- _Work order_: Starting at the line below holding "(at -3.65 2.475" and stopping at the line holding "(at 3.65 -2.475", print every line exactly, both ends included, and leave the rest out.
─── Input records
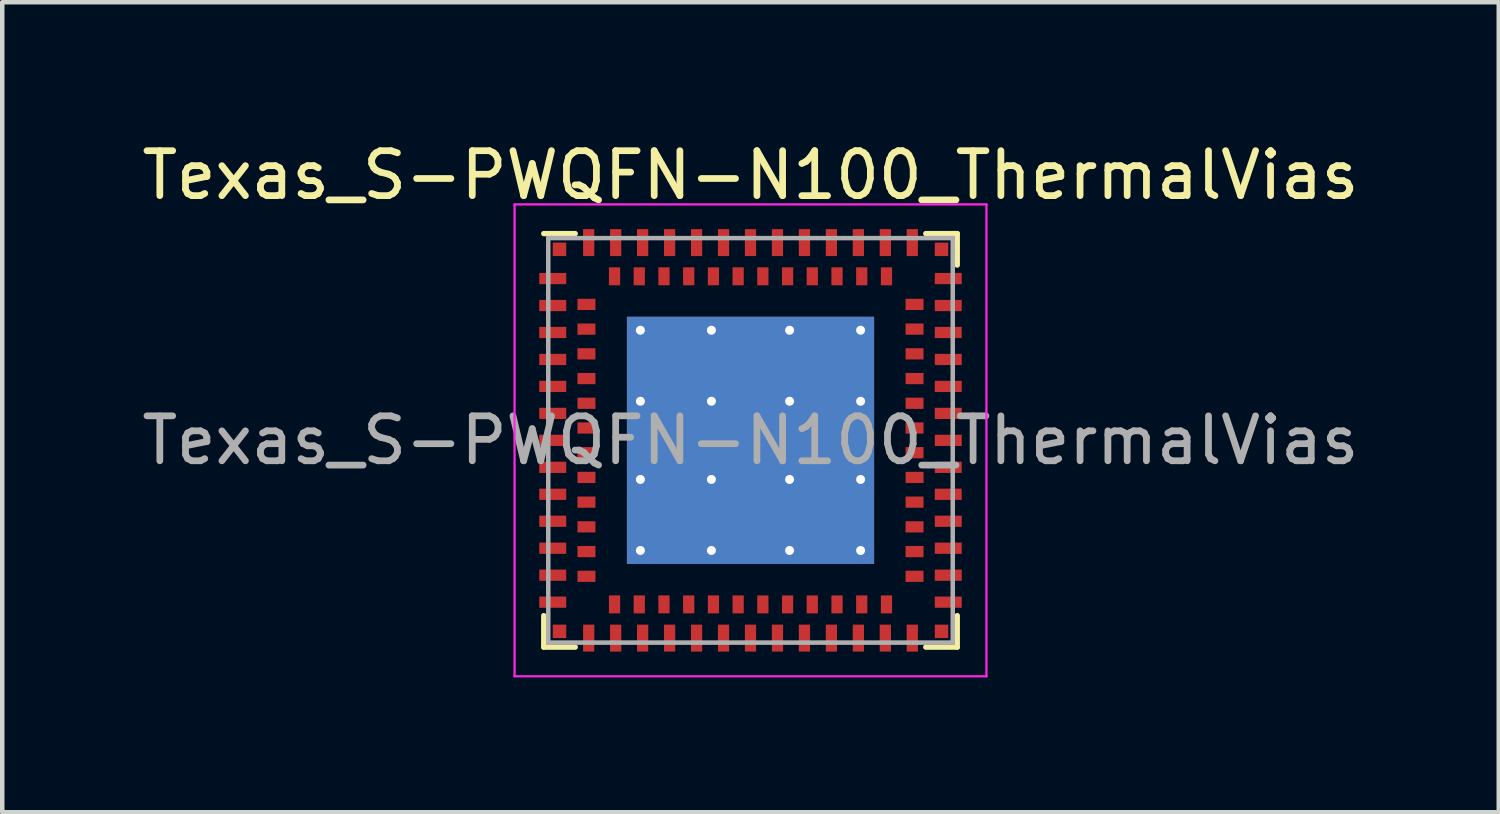
<source format=kicad_pcb>
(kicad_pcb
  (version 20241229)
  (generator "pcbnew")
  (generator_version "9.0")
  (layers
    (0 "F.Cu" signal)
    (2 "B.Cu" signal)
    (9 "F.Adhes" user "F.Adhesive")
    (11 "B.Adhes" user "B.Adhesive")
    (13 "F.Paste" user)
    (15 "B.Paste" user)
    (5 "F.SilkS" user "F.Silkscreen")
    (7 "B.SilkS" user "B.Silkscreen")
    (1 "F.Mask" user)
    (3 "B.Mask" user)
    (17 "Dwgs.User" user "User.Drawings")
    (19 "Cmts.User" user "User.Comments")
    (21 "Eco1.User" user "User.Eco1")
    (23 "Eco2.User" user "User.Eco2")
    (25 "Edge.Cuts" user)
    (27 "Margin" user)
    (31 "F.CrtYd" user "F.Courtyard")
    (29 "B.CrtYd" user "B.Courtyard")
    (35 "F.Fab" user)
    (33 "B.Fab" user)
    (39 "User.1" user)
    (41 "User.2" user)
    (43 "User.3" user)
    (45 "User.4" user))
  (footprint "Texas_S-PWQFN-N100_ThermalVias"
    (layer "F.Cu")
    (at 13.649 6.748)
    (property "Reference" "Texas_S-PWQFN-N100_ThermalVias" (at 0 -5.9 0) (layer "F.SilkS") (effects (font (size 1 1) (thickness 0.15))))
    (attr smd)
    (fp_line (start -4.6 -4.6) (end -3.9 -4.6) (stroke (width 0.12) (type solid)) (layer "F.SilkS"))
    (fp_line (start -4.6 3.9) (end -4.6 4.6) (stroke (width 0.12) (type solid)) (layer "F.SilkS"))
    (fp_line (start -4.6 4.6) (end -3.9 4.6) (stroke (width 0.12) (type solid)) (layer "F.SilkS"))
    (fp_line (start 4.6 -4.6) (end 3.9 -4.6) (stroke (width 0.12) (type solid)) (layer "F.SilkS"))
    (fp_line (start 4.6 -3.9) (end 4.6 -4.6) (stroke (width 0.12) (type solid)) (layer "F.SilkS"))
    (fp_line (start 4.6 3.9) (end 4.6 4.6) (stroke (width 0.12) (type solid)) (layer "F.SilkS"))
    (fp_line (start 4.6 4.6) (end 3.9 4.6) (stroke (width 0.12) (type solid)) (layer "F.SilkS"))
    (fp_line (start -5.25 -5.25) (end 5.25 -5.25) (stroke (width 0.05) (type solid)) (layer "F.CrtYd"))
    (fp_line (start -5.25 5.25) (end -5.25 -5.25) (stroke (width 0.05) (type solid)) (layer "F.CrtYd"))
    (fp_line (start 5.25 -5.25) (end 5.25 5.25) (stroke (width 0.05) (type solid)) (layer "F.CrtYd"))
    (fp_line (start 5.25 5.25) (end -5.25 5.25) (stroke (width 0.05) (type solid)) (layer "F.CrtYd"))
    (fp_line (start -4.5 -4.5) (end -4.5 4.5) (stroke (width 0.1) (type solid)) (layer "F.Fab"))
    (fp_line (start -4.5 -4.5) (end 4.5 -4.5) (stroke (width 0.1) (type solid)) (layer "F.Fab"))
    (fp_line (start -4.5 4.5) (end 4.5 4.5) (stroke (width 0.1) (type solid)) (layer "F.Fab"))
    (fp_line (start 4.5 -4.5) (end 4.5 4.5) (stroke (width 0.1) (type solid)) (layer "F.Fab"))
    (fp_text user "${REFERENCE}" (at 0 0 0) (layer "F.Fab") (effects (font (size 1 1) (thickness 0.15))))
    (pad "A1" smd rect (at -4.4 -3.6 90) (size 0.25 0.6) (layers "F.Cu" "F.Mask" "F.Paste"))
    (pad "A2" smd rect (at -4.4 -3 90) (size 0.25 0.6) (layers "F.Cu" "F.Mask" "F.Paste"))
    (pad "A3" smd rect (at -4.4 -2.4 90) (size 0.25 0.6) (layers "F.Cu" "F.Mask" "F.Paste"))
    (pad "A4" smd rect (at -4.4 -1.8 90) (size 0.25 0.6) (layers "F.Cu" "F.Mask" "F.Paste"))
    (pad "A5" smd rect (at -4.4 -1.2 90) (size 0.25 0.6) (layers "F.Cu" "F.Mask" "F.Paste"))
    (pad "A6" smd rect (at -4.4 -0.6 90) (size 0.25 0.6) (layers "F.Cu" "F.Mask" "F.Paste"))
    (pad "A7" smd rect (at -4.4 0 90) (size 0.25 0.6) (layers "F.Cu" "F.Mask" "F.Paste"))
    (pad "A8" smd rect (at -4.4 0.6 90) (size 0.25 0.6) (layers "F.Cu" "F.Mask" "F.Paste"))
    (pad "A9" smd rect (at -4.4 1.2 90) (size 0.25 0.6) (layers "F.Cu" "F.Mask" "F.Paste"))
    (pad "A10" smd rect (at -4.4 1.8 90) (size 0.25 0.6) (layers "F.Cu" "F.Mask" "F.Paste"))
    (pad "A11" smd rect (at -4.4 2.4 90) (size 0.25 0.6) (layers "F.Cu" "F.Mask" "F.Paste"))
    (pad "A12" smd rect (at -4.4 3 90) (size 0.25 0.6) (layers "F.Cu" "F.Mask" "F.Paste"))
    (pad "A13" smd rect (at -4.4 3.6 90) (size 0.25 0.6) (layers "F.Cu" "F.Mask" "F.Paste"))
    (pad "A14" smd rect (at -3.6 4.4) (size 0.25 0.6) (layers "F.Cu" "F.Mask" "F.Paste"))
    (pad "A15" smd rect (at -3 4.4) (size 0.25 0.6) (layers "F.Cu" "F.Mask" "F.Paste"))
    (pad "A16" smd rect (at -2.4 4.4) (size 0.25 0.6) (layers "F.Cu" "F.Mask" "F.Paste"))
    (pad "A17" smd rect (at -1.8 4.4) (size 0.25 0.6) (layers "F.Cu" "F.Mask" "F.Paste"))
    (pad "A18" smd rect (at -1.2 4.4) (size 0.25 0.6) (layers "F.Cu" "F.Mask" "F.Paste"))
    (pad "A19" smd rect (at -0.6 4.4) (size 0.25 0.6) (layers "F.Cu" "F.Mask" "F.Paste"))
    (pad "A20" smd rect (at 0 4.4) (size 0.25 0.6) (layers "F.Cu" "F.Mask" "F.Paste"))
    (pad "A21" smd rect (at 0.6 4.4) (size 0.25 0.6) (layers "F.Cu" "F.Mask" "F.Paste"))
    (pad "A22" smd rect (at 1.2 4.4) (size 0.25 0.6) (layers "F.Cu" "F.Mask" "F.Paste"))
    (pad "A23" smd rect (at 1.8 4.4) (size 0.25 0.6) (layers "F.Cu" "F.Mask" "F.Paste"))
    (pad "A24" smd rect (at 2.4 4.4) (size 0.25 0.6) (layers "F.Cu" "F.Mask" "F.Paste"))
    (pad "A25" smd rect (at 3 4.4) (size 0.25 0.6) (layers "F.Cu" "F.Mask" "F.Paste"))
    (pad "A26" smd rect (at 3.6 4.4) (size 0.25 0.6) (layers "F.Cu" "F.Mask" "F.Paste"))
    (pad "A27" smd rect (at 4.4 3.6 90) (size 0.25 0.6) (layers "F.Cu" "F.Mask" "F.Paste"))
    (pad "A28" smd rect (at 4.4 3 90) (size 0.25 0.6) (layers "F.Cu" "F.Mask" "F.Paste"))
    (pad "A29" smd rect (at 4.4 2.4 90) (size 0.25 0.6) (layers "F.Cu" "F.Mask" "F.Paste"))
    (pad "A30" smd rect (at 4.4 1.8 90) (size 0.25 0.6) (layers "F.Cu" "F.Mask" "F.Paste"))
    (pad "A31" smd rect (at 4.4 1.2 90) (size 0.25 0.6) (layers "F.Cu" "F.Mask" "F.Paste"))
    (pad "A32" smd rect (at 4.4 0.6 90) (size 0.25 0.6) (layers "F.Cu" "F.Mask" "F.Paste"))
    (pad "A33" smd rect (at 4.4 0 90) (size 0.25 0.6) (layers "F.Cu" "F.Mask" "F.Paste"))
    (pad "A34" smd rect (at 4.4 -0.6 90) (size 0.25 0.6) (layers "F.Cu" "F.Mask" "F.Paste"))
    (pad "A35" smd rect (at 4.4 -1.2 90) (size 0.25 0.6) (layers "F.Cu" "F.Mask" "F.Paste"))
    (pad "A36" smd rect (at 4.4 -1.8 90) (size 0.25 0.6) (layers "F.Cu" "F.Mask" "F.Paste"))
    (pad "A37" smd rect (at 4.4 -2.4 90) (size 0.25 0.6) (layers "F.Cu" "F.Mask" "F.Paste"))
    (pad "A38" smd rect (at 4.4 -3 90) (size 0.25 0.6) (layers "F.Cu" "F.Mask" "F.Paste"))
    (pad "A39" smd rect (at 4.4 -3.6 90) (size 0.25 0.6) (layers "F.Cu" "F.Mask" "F.Paste"))
    (pad "A40" smd rect (at 3.6 -4.4) (size 0.25 0.6) (layers "F.Cu" "F.Mask" "F.Paste"))
    (pad "A41" smd rect (at 3 -4.4) (size 0.25 0.6) (layers "F.Cu" "F.Mask" "F.Paste"))
    (pad "A42" smd rect (at 2.4 -4.4) (size 0.25 0.6) (layers "F.Cu" "F.Mask" "F.Paste"))
    (pad "A43" smd rect (at 1.8 -4.4) (size 0.25 0.6) (layers "F.Cu" "F.Mask" "F.Paste"))
    (pad "A44" smd rect (at 1.2 -4.4) (size 0.25 0.6) (layers "F.Cu" "F.Mask" "F.Paste"))
    (pad "A45" smd rect (at 0.6 -4.4) (size 0.25 0.6) (layers "F.Cu" "F.Mask" "F.Paste"))
    (pad "A46" smd rect (at 0 -4.4) (size 0.25 0.6) (layers "F.Cu" "F.Mask" "F.Paste"))
    (pad "A47" smd rect (at -0.6 -4.4) (size 0.25 0.6) (layers "F.Cu" "F.Mask" "F.Paste"))
    (pad "A48" smd rect (at -1.2 -4.4) (size 0.25 0.6) (layers "F.Cu" "F.Mask" "F.Paste"))
    (pad "A49" smd rect (at -1.8 -4.4) (size 0.25 0.6) (layers "F.Cu" "F.Mask" "F.Paste"))
    (pad "A50" smd rect (at -2.4 -4.4) (size 0.25 0.6) (layers "F.Cu" "F.Mask" "F.Paste"))
    (pad "A51" smd rect (at -3 -4.4) (size 0.25 0.6) (layers "F.Cu" "F.Mask" "F.Paste"))
    (pad "A52" smd rect (at -3.6 -4.4) (size 0.25 0.6) (layers "F.Cu" "F.Mask" "F.Paste"))
    (pad "A53" thru_hole circle (at -2.45 -2.45) (size 0.5 0.5) (drill 0.2) (layers "*.Cu"))
    (pad "A53" thru_hole circle (at -2.45 -0.87) (size 0.5 0.5) (drill 0.2) (layers "*.Cu"))
    (pad "A53" thru_hole circle (at -2.45 0.87) (size 0.5 0.5) (drill 0.2) (layers "*.Cu"))
    (pad "A53" thru_hole circle (at -2.45 2.45) (size 0.5 0.5) (drill 0.2) (layers "*.Cu"))
    (pad "A53" thru_hole circle (at -0.87 -2.45) (size 0.5 0.5) (drill 0.2) (layers "*.Cu"))
    (pad "A53" thru_hole circle (at -0.87 -0.87) (size 0.5 0.5) (drill 0.2) (layers "*.Cu"))
    (pad "A53" thru_hole circle (at -0.87 0.87) (size 0.5 0.5) (drill 0.2) (layers "*.Cu"))
    (pad "A53" thru_hole circle (at -0.87 2.45) (size 0.5 0.5) (drill 0.2) (layers "*.Cu"))
    (pad "A53" smd rect (at 0 0) (size 5.5 5.5) (layers "F.Cu" "F.Mask" "F.Paste"))
    (pad "A53" smd rect (at 0 0) (size 5.5 5.5) (layers "B.Cu"))
    (pad "A53" thru_hole circle (at 0.87 -2.45) (size 0.5 0.5) (drill 0.2) (layers "*.Cu"))
    (pad "A53" thru_hole circle (at 0.87 -0.87) (size 0.5 0.5) (drill 0.2) (layers "*.Cu"))
    (pad "A53" thru_hole circle (at 0.87 0.87) (size 0.5 0.5) (drill 0.2) (layers "*.Cu"))
    (pad "A53" thru_hole circle (at 0.87 2.45) (size 0.5 0.5) (drill 0.2) (layers "*.Cu"))
    (pad "A53" thru_hole circle (at 2.45 -2.45) (size 0.5 0.5) (drill 0.2) (layers "*.Cu"))
    (pad "A53" thru_hole circle (at 2.45 -0.87) (size 0.5 0.5) (drill 0.2) (layers "*.Cu"))
    (pad "A53" thru_hole circle (at 2.45 0.87) (size 0.5 0.5) (drill 0.2) (layers "*.Cu"))
    (pad "A53" thru_hole circle (at 2.45 2.45) (size 0.5 0.5) (drill 0.2) (layers "*.Cu"))
    (pad "B1" smd rect (at -3.65 -3.025 90) (size 0.25 0.4) (layers "F.Cu" "F.Mask" "F.Paste"))
    (pad "B2" smd rect (at -3.65 -2.475 90) (size 0.25 0.4) (layers "F.Cu" "F.Mask" "F.Paste"))
    (pad "B3" smd rect (at -3.65 -1.925 90) (size 0.25 0.4) (layers "F.Cu" "F.Mask" "F.Paste"))
    (pad "B4" smd rect (at -3.65 -1.375 90) (size 0.25 0.4) (layers "F.Cu" "F.Mask" "F.Paste"))
    (pad "B5" smd rect (at -3.65 -0.825 90) (size 0.25 0.4) (layers "F.Cu" "F.Mask" "F.Paste"))
    (pad "B6" smd rect (at -3.65 -0.275 90) (size 0.25 0.4) (layers "F.Cu" "F.Mask" "F.Paste"))
    (pad "B7" smd rect (at -3.65 0.275 90) (size 0.25 0.4) (layers "F.Cu" "F.Mask" "F.Paste"))
    (pad "B8" smd rect (at -3.65 0.825 90) (size 0.25 0.4) (layers "F.Cu" "F.Mask" "F.Paste"))
    (pad "B9" smd rect (at -3.65 1.375 90) (size 0.25 0.4) (layers "F.Cu" "F.Mask" "F.Paste"))
    (pad "B10" smd rect (at -3.65 1.925 90) (size 0.25 0.4) (layers "F.Cu" "F.Mask" "F.Paste"))
    (pad "B11" smd rect (at -3.65 2.475 90) (size 0.25 0.4) (layers "F.Cu" "F.Mask" "F.Paste"))
    (pad "B12" smd rect (at -3.65 3.025 90) (size 0.25 0.4) (layers "F.Cu" "F.Mask" "F.Paste"))
    (pad "B13" smd rect (at -3.025 3.65) (size 0.25 0.4) (layers "F.Cu" "F.Mask" "F.Paste"))
    (pad "B14" smd rect (at -2.475 3.65) (size 0.25 0.4) (layers "F.Cu" "F.Mask" "F.Paste"))
    (pad "B15" smd rect (at -1.925 3.65) (size 0.25 0.4) (layers "F.Cu" "F.Mask" "F.Paste"))
    (pad "B16" smd rect (at -1.375 3.65) (size 0.25 0.4) (layers "F.Cu" "F.Mask" "F.Paste"))
    (pad "B17" smd rect (at -0.825 3.65) (size 0.25 0.4) (layers "F.Cu" "F.Mask" "F.Paste"))
    (pad "B18" smd rect (at -0.275 3.65) (size 0.25 0.4) (layers "F.Cu" "F.Mask" "F.Paste"))
    (pad "B19" smd rect (at 0.275 3.65) (size 0.25 0.4) (layers "F.Cu" "F.Mask" "F.Paste"))
    (pad "B20" smd rect (at 0.825 3.65) (size 0.25 0.4) (layers "F.Cu" "F.Mask" "F.Paste"))
    (pad "B21" smd rect (at 1.375 3.65) (size 0.25 0.4) (layers "F.Cu" "F.Mask" "F.Paste"))
    (pad "B22" smd rect (at 1.925 3.65) (size 0.25 0.4) (layers "F.Cu" "F.Mask" "F.Paste"))
    (pad "B23" smd rect (at 2.475 3.65) (size 0.25 0.4) (layers "F.Cu" "F.Mask" "F.Paste"))
    (pad "B24" smd rect (at 3.025 3.65) (size 0.25 0.4) (layers "F.Cu" "F.Mask" "F.Paste"))
    (pad "B25" smd rect (at 3.65 3.025 90) (size 0.25 0.4) (layers "F.Cu" "F.Mask" "F.Paste"))
    (pad "B26" smd rect (at 3.65 2.475 90) (size 0.25 0.4) (layers "F.Cu" "F.Mask" "F.Paste"))
    (pad "B27" smd rect (at 3.65 1.925 90) (size 0.25 0.4) (layers "F.Cu" "F.Mask" "F.Paste"))
    (pad "B28" smd rect (at 3.65 1.375 90) (size 0.25 0.4) (layers "F.Cu" "F.Mask" "F.Paste"))
    (pad "B29" smd rect (at 3.65 0.825 90) (size 0.25 0.4) (layers "F.Cu" "F.Mask" "F.Paste"))
    (pad "B30" smd rect (at 3.65 0.275 90) (size 0.25 0.4) (layers "F.Cu" "F.Mask" "F.Paste"))
    (pad "B31" smd rect (at 3.65 -0.275 90) (size 0.25 0.4) (layers "F.Cu" "F.Mask" "F.Paste"))
    (pad "B32" smd rect (at 3.65 -0.825 90) (size 0.25 0.4) (layers "F.Cu" "F.Mask" "F.Paste"))
    (pad "B33" smd rect (at 3.65 -1.375 90) (size 0.25 0.4) (layers "F.Cu" "F.Mask" "F.Paste"))
    (pad "B34" smd rect (at 3.65 -1.925 90) (size 0.25 0.4) (layers "F.Cu" "F.Mask" "F.Paste"))
    (pad "B35" smd rect (at 3.65 -2.475 90) (size 0.25 0.4) (layers "F.Cu" "F.Mask" "F.Paste"))
    (pad "B36" smd rect (at 3.65 -3.025 90) (size 0.25 0.4) (layers "F.Cu" "F.Mask" "F.Paste"))
    (pad "B37" smd rect (at 3.025 -3.65) (size 0.25 0.4) (layers "F.Cu" "F.Mask" "F.Paste"))
    (pad "B38" smd rect (at 2.475 -3.65) (size 0.25 0.4) (layers "F.Cu" "F.Mask" "F.Paste"))
    (pad "B39" smd rect (at 1.925 -3.65) (size 0.25 0.4) (layers "F.Cu" "F.Mask" "F.Paste"))
    (pad "B40" smd rect (at 1.375 -3.65) (size 0.25 0.4) (layers "F.Cu" "F.Mask" "F.Paste"))
    (pad "B41" smd rect (at 0.825 -3.65) (size 0.25 0.4) (layers "F.Cu" "F.Mask" "F.Paste"))
    (pad "B42" smd rect (at 0.275 -3.65) (size 0.25 0.4) (layers "F.Cu" "F.Mask" "F.Paste"))
    (pad "B43" smd rect (at -0.275 -3.65) (size 0.25 0.4) (layers "F.Cu" "F.Mask" "F.Paste"))
    (pad "B44" smd rect (at -0.825 -3.65) (size 0.25 0.4) (layers "F.Cu" "F.Mask" "F.Paste"))
    (pad "B45" smd rect (at -1.375 -3.65) (size 0.25 0.4) (layers "F.Cu" "F.Mask" "F.Paste"))
    (pad "B46" smd rect (at -1.925 -3.65) (size 0.25 0.4) (layers "F.Cu" "F.Mask" "F.Paste"))
    (pad "B47" smd rect (at -2.475 -3.65) (size 0.25 0.4) (layers "F.Cu" "F.Mask" "F.Paste"))
    (pad "B48" smd rect (at -3.025 -3.65) (size 0.25 0.4) (layers "F.Cu" "F.Mask" "F.Paste"))
    (pad "C1" smd rect (at -4.25 -4.25) (size 0.3 0.3) (layers "F.Cu" "F.Mask" "F.Paste"))
    (pad "C2" smd rect (at -4.25 4.25) (size 0.3 0.3) (layers "F.Cu" "F.Mask" "F.Paste"))
    (pad "C3" smd rect (at 4.25 4.25) (size 0.3 0.3) (layers "F.Cu" "F.Mask" "F.Paste"))
    (pad "C4" smd rect (at 4.25 -4.25) (size 0.3 0.3) (layers "F.Cu" "F.Mask" "F.Paste")))
  (gr_rect
    (start -3 -3)
    (end 30.298 15.023)
    (stroke (width 0.1) (type default))
    (fill no)
    (layer "Edge.Cuts")))
</source>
──────
- _Output for this exercise_:
    (pad "B11" smd rect (at -3.65 2.475 90) (size 0.25 0.4) (layers "F.Cu" "F.Mask" "F.Paste"))
    (pad "B12" smd rect (at -3.65 3.025 90) (size 0.25 0.4) (layers "F.Cu" "F.Mask" "F.Paste"))
    (pad "B13" smd rect (at -3.025 3.65) (size 0.25 0.4) (layers "F.Cu" "F.Mask" "F.Paste"))
    (pad "B14" smd rect (at -2.475 3.65) (size 0.25 0.4) (layers "F.Cu" "F.Mask" "F.Paste"))
    (pad "B15" smd rect (at -1.925 3.65) (size 0.25 0.4) (layers "F.Cu" "F.Mask" "F.Paste"))
    (pad "B16" smd rect (at -1.375 3.65) (size 0.25 0.4) (layers "F.Cu" "F.Mask" "F.Paste"))
    (pad "B17" smd rect (at -0.825 3.65) (size 0.25 0.4) (layers "F.Cu" "F.Mask" "F.Paste"))
    (pad "B18" smd rect (at -0.275 3.65) (size 0.25 0.4) (layers "F.Cu" "F.Mask" "F.Paste"))
    (pad "B19" smd rect (at 0.275 3.65) (size 0.25 0.4) (layers "F.Cu" "F.Mask" "F.Paste"))
    (pad "B20" smd rect (at 0.825 3.65) (size 0.25 0.4) (layers "F.Cu" "F.Mask" "F.Paste"))
    (pad "B21" smd rect (at 1.375 3.65) (size 0.25 0.4) (layers "F.Cu" "F.Mask" "F.Paste"))
    (pad "B22" smd rect (at 1.925 3.65) (size 0.25 0.4) (layers "F.Cu" "F.Mask" "F.Paste"))
    (pad "B23" smd rect (at 2.475 3.65) (size 0.25 0.4) (layers "F.Cu" "F.Mask" "F.Paste"))
    (pad "B24" smd rect (at 3.025 3.65) (size 0.25 0.4) (layers "F.Cu" "F.Mask" "F.Paste"))
    (pad "B25" smd rect (at 3.65 3.025 90) (size 0.25 0.4) (layers "F.Cu" "F.Mask" "F.Paste"))
    (pad "B26" smd rect (at 3.65 2.475 90) (size 0.25 0.4) (layers "F.Cu" "F.Mask" "F.Paste"))
    (pad "B27" smd rect (at 3.65 1.925 90) (size 0.25 0.4) (layers "F.Cu" "F.Mask" "F.Paste"))
    (pad "B28" smd rect (at 3.65 1.375 90) (size 0.25 0.4) (layers "F.Cu" "F.Mask" "F.Paste"))
    (pad "B29" smd rect (at 3.65 0.825 90) (size 0.25 0.4) (layers "F.Cu" "F.Mask" "F.Paste"))
    (pad "B30" smd rect (at 3.65 0.275 90) (size 0.25 0.4) (layers "F.Cu" "F.Mask" "F.Paste"))
    (pad "B31" smd rect (at 3.65 -0.275 90) (size 0.25 0.4) (layers "F.Cu" "F.Mask" "F.Paste"))
    (pad "B32" smd rect (at 3.65 -0.825 90) (size 0.25 0.4) (layers "F.Cu" "F.Mask" "F.Paste"))
    (pad "B33" smd rect (at 3.65 -1.375 90) (size 0.25 0.4) (layers "F.Cu" "F.Mask" "F.Paste"))
    (pad "B34" smd rect (at 3.65 -1.925 90) (size 0.25 0.4) (layers "F.Cu" "F.Mask" "F.Paste"))
    (pad "B35" smd rect (at 3.65 -2.475 90) (size 0.25 0.4) (layers "F.Cu" "F.Mask" "F.Paste"))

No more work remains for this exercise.